Kenny Stancil, Common Dreams
The Tennessee Republican Party waited less than 24 hours to start fundraising off the expulsion of two progressive lawmakers from the state House—openly bragging Friday about what critics have called a blatantly anti-democratic move that shows the party’s growing authoritarianism.
State Reps. Justin Jones (D-52) and Justin Pearson (D-86) are two of three Democrats who joined protesters in interrupting a floor session on March 30 to demand gun control in the wake of last week’s deadly school shooting in Nashville. Tennessee House Republicans on Thursday voted to expel both Black men from the chamber while a vote to expel their colleague Rep. Gloria Johnson (D-13), who is white, fell short.
In a Friday fundraising email, the Tennessee GOP said: “Their adolescence and immature behavior brought dishonor to the Tennessee General Assembly as they admitted to knowingly breaking the rules. Actions have consequences, and we applaud House Republicans for having the conviction to protect the rules, the laws, and the prestige of the State of Tennessee.”
“Our fight is just beginning,” the email concludes.
Now, @TNGOP is fundraising off of yesterday's expulsion votes in the Tennessee House: "We must stand strong… our fight is just beginning." pic.twitter.com/ebNHdPOIZf
— Phil Williams (@NC5PhilWilliams) April 7, 2023
Progressives members of Congress had already denounced Tennessee Republicans for engaging in what U.S. Rep. Summer Lee (D-Pa.) called“straight-up fascism in its ugliest, most racist form” before the fundraising email emerged.
Now, the Tennessee GOP is portraying the state’s first partisan expulsion since the Civil War era as upholding “the rule of law” and is trying to capitalize on it.
Slate‘s Alexander Sammon warned that Thursday’s vote “is a chilling portent of the future of Republican governance and the state of democracy nationwide.”
“While Republicans have focused on gerrymandering and voter suppression as the primary prongs of their assault on democracy (as well as the occasional insurrection attempt),” he noted, “the willingness to expel democratically elected Democrats for minor-verging-on-made-up infractions portends a terrifying new development.”
In a Friday statement, Public Citizen president Robert Weissman condemned Tennessee House Republicans for “summarily ending” the current terms of Jones and Pearson and “depriving their constituents of duly elected representation.”
“This was a racist and disproportionate act of retaliation against legislators who had joined demonstrators chanting in the chamber, in protest of Republican refusal to adopt commonsense gun control measures in the wake of the March 27 school shooting in Nashville,” said Weissman, who called Tennessee Republicans’ move “flagrantly anti-democratic.”
“In modern American history, expulsion of state legislators is very rare—not just in Tennessee but throughout the United States, and rightfully so. Legislators should expel elected officials only in extreme circumstances, not over policy differences or impingements on decorum,” he continued. “Legislative supermajorities already have enormous power; when they wield that power to strip away even the offices of the minority, they are treading on very dangerous ground.”

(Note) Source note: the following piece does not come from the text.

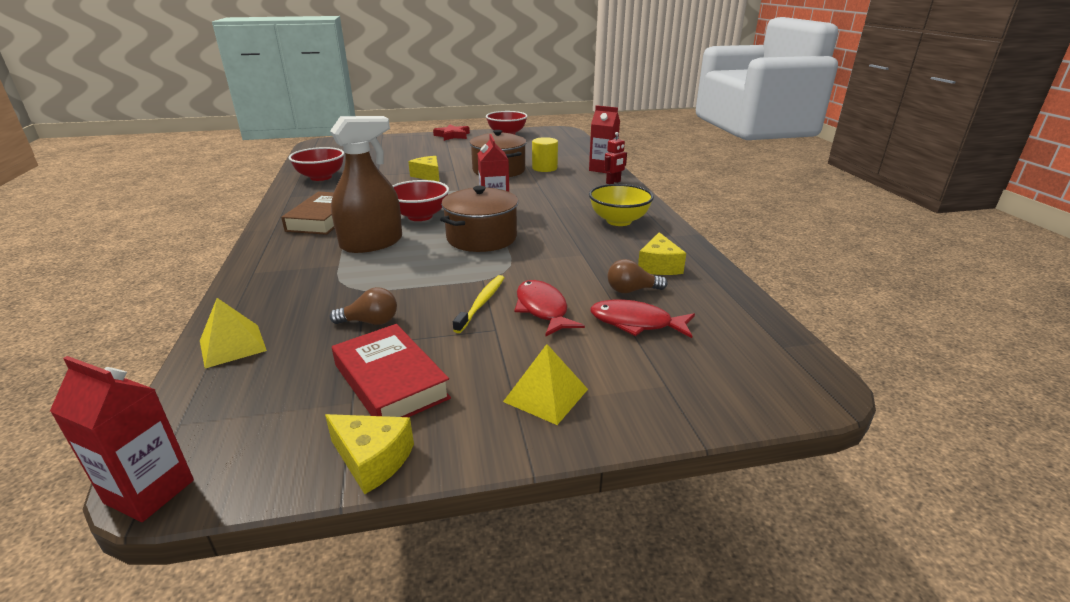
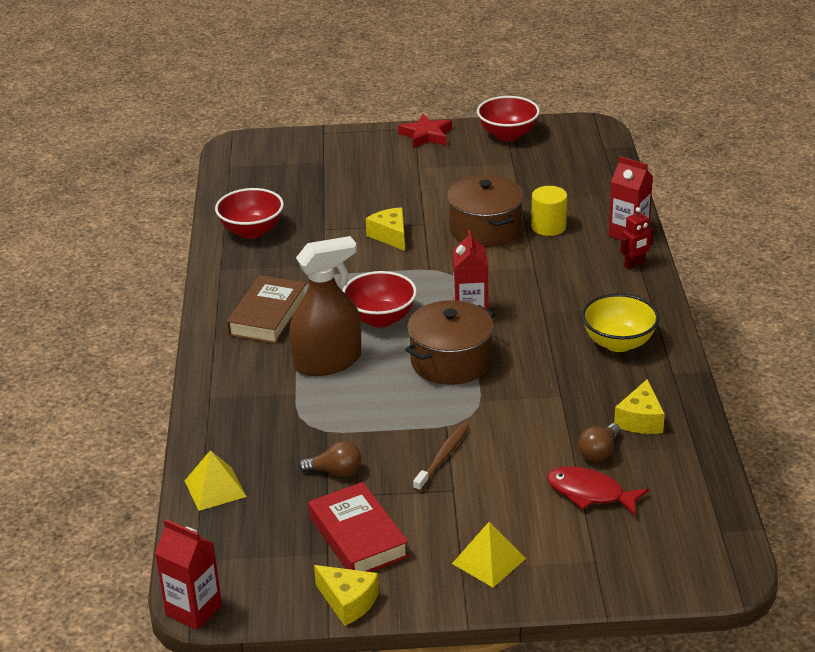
camera: 10 degrees right, 5 degrees up
yellow toothbrush [453,275,504,333] -> brown toothbrush [413,423,469,492]
red fish [514,280,585,337] -> none
brown light bulb [608,259,668,293] -> brown light bulb turned 60 degrees counterclockwise [578,423,621,462]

As Weissman pointed out, “Some Tennessee legislators—and a lot of MAGA commentary online—are un-ironically calling the state representatives’ chanting an ‘insurrection.'”
“Of course, the United States did witness a real insurrection on January 6, 2021,” said Weissman. “Not one member of Congress was expelled for promoting [former President] Donald Trump’s patently false claims that the 2020 election was ‘stolen’ from him or for supporting the attempted coup carried out at Trump’s behest. Only 10 Republicans in the U.S. House of Representatives would vote to impeach Trump in the immediate aftermath of the insurrection, and only two of them were able to get re-elected.”
“American democracy is in a profound crisis, riven by lies, right-wing extremism, conspiratorial thinking, and subservience to corporate and special interests, and racism,” Weissman stressed. “What just happened in Tennessee is yet another reminder of the perilous state of our country.”
Nevertheless, he continued, “a hopeful future is also a visible feature of our nation, demonstrated in the courage and principle of the targeted representatives… and the energy and commitment of the protesters—overwhelmingly young people—demanding justice and commonsense gun regulation.”
“This is a powerful reminder that democracy does not die easily,” Weissman added. “Indeed, the energy in Tennessee will help inspire and power the nationwide movement not just to defend but to expand and deepen our democracy, and we are committed to rising to the occasion, and being part of this movement to make our country a more just and equitable place for all.”